Tracking the blob of light from a flashlight can be useful. It certainly was for my Google Science fair project, and it may also be useful for any projects of your own. So without further ado, here’s the flashlight blob tracker.
Prerequisites
You should be able to understand the code in my previous post and should also have a strong foundation in python.
Create new thresholded frame
So far, we’ve been using the cv2.cvtColor() function simply in order to convert from an BGR colorspace to an HSV colorspace. But HSV colorspaces are only useful for thresholding specific colors or color ranges. This won’t work for thresholding a certain brightness. We’ll need a different colorspace for this.
#import libs
import cv2
import numpy as np
import time
#begin streaming
cap = cv2.VideoCapture(0)
while True:
_, frame = cap.read()
#convert frame to monochrome and blur
gray = cv2.cvtColor(frame, cv2.COLOR_BGR2GRAY)

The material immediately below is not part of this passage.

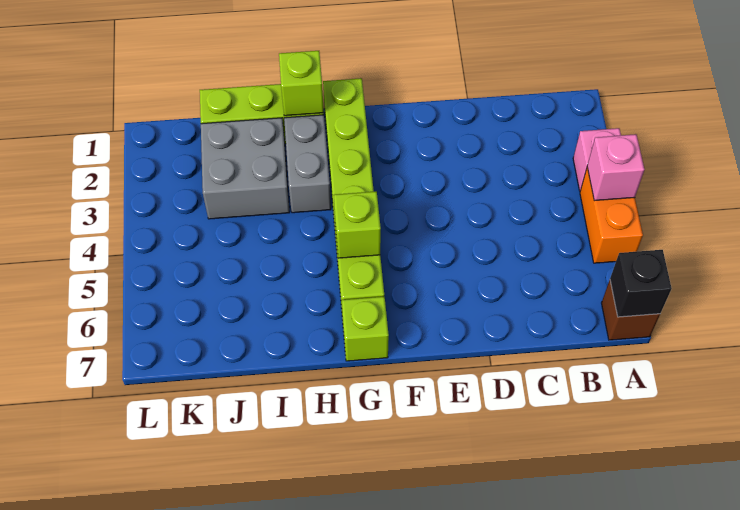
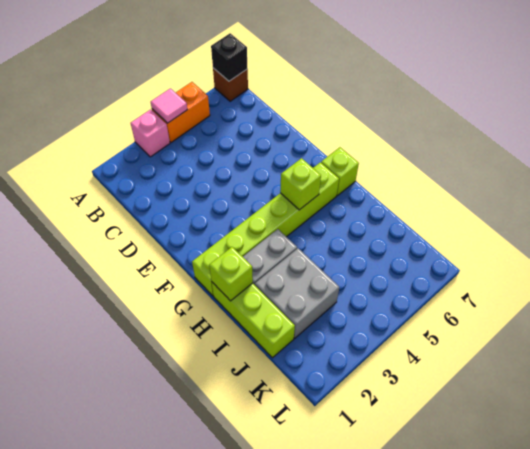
pink 1x1 brick [587,134,645,201] -> pink 1x1 tile [151,89,188,123]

blur = cv2.GaussianBlur(gray, (9,9), 0)
#use function to identify threshold intensities and locations
(minVal, maxVal, minLoc, maxLoc) = cv2.minMaxLoc(blur)
#threshold the blurred frame accordingly
hi, threshold = cv2.threshold(blur, maxVal-20, 230, cv2.THRESH_BINARY)
thr = threshold.copy()
#resize frame for ease
cv2.resize(thr, (300,300))
cv2.cvtColor(frame, cv2.COLOR_BGR2GRAY). The unfamiliar parameter should be self explanatory, cv2.COLOR_BGR2GRAY, converts a frame from the BGR colorspace to the ‘gray’ or ‘monochrome’ colorspace. The reason this is done is intuitive. In a black and white image, the brightest area generally also appears to be the most white area in the picture. (The sun is the whitest area in this picture, and we know that it is also the brightest area in the picture).

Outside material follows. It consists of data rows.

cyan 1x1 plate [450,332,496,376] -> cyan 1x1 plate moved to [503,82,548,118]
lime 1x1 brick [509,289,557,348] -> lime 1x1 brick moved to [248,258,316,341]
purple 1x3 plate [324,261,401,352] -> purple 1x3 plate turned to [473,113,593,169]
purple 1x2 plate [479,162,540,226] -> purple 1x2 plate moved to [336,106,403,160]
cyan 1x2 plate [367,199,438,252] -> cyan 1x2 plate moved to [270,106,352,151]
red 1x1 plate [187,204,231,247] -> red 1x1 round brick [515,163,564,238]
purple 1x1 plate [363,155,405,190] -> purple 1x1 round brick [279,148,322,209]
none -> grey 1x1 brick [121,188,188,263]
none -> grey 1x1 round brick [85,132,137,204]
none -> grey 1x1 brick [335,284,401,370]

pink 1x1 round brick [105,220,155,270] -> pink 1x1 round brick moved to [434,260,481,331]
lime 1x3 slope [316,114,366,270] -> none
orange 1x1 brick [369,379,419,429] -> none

cv2.minmaxloc() is also fairly self-explanatory. It searches the frame and returns the brightest pixel, the darkest pixel, and their respective positions. These values are then used as thresholds in threshold frame. Our thresholded frame is called thr and threshold.
Identify light blob in thresholded frame
#find contours in thresholded frame
edged = cv2.Canny(threshold, 50, 150)
lightcontours, hierarchy = cv2.findContours(edged, cv2.RETR_TREE, cv2.CHAIN_APPROX_SIMPLE)
#attempts finding the circle created by the torch illumination on the wall
circles = cv2.HoughCircles(threshold, cv2.cv.CV_HOUGH_GRADIENT, 1.0, 20,
param1=10,
param2= 15,
minRadius=20,
maxRadius=100,)
We use the cv2.HoughCircles function simply because one can intuitively confirm that a blob of light from a flashlight on a wall resembles a circular figure. NOTE: YOU MUST MESS AROUND WITH THE PARAMETERS ON THE HOUGH CIRCLES FUNCTION UNTIL FALSE DETECTIONS ARE MINIMIZED
Track the light blob
All we have left is to make sure the blob detected matches the type we’re tracking for and then draw a marker around this light blob.
#check if the list of contours is greater than 0 and if any circles are detected
if len(lightcontours)>0 and circles is not None:
#Find the Maxmimum Contour, this is assumed to be the light beam
maxcontour = max(lightcontours, key=cv2.contourArea)
#avoids random spots of brightness by making sure the contour is reasonably sized
if cv2.contourArea(maxcontour) > 2000:
(x, final_y), radius = cv2.minEnclosingCircle(maxcontour)
cv2.circle(frame, (int(x), int(final_y)), int(radius), (0, 255, 0), 4)
cv2.rectangle(frame, (int(x) - 5, int(final_y) - 5), (int(x) + 5, int(final_y) + 5), (0, 128, 255), -1)
#display frames and exit
cv2.imshow('light', thr)
cv2.imshow('frame', frame)
cv2.waitKey(4)
key = cv2.waitKey(5) & 0xFF
if key == ord('q'):
break
cap.release()
cv2.destroyAllWindows()
Line 2 is to avoid an error that will appear if no circular light blobs are detected. If none are detected, the code just passes this iteration.
Line 4 assumes the light blob is the largest sized circular blob in the entire frame, meaning the maxcontour would be the blob itself.
Lines 6 is to make sure any tiny blobs or random bright pixels due to glare or other environmental interferences are not detected. The area must be over a certain value to be considered legit.
Lines 7-18 Just draw the trackers and display the frame.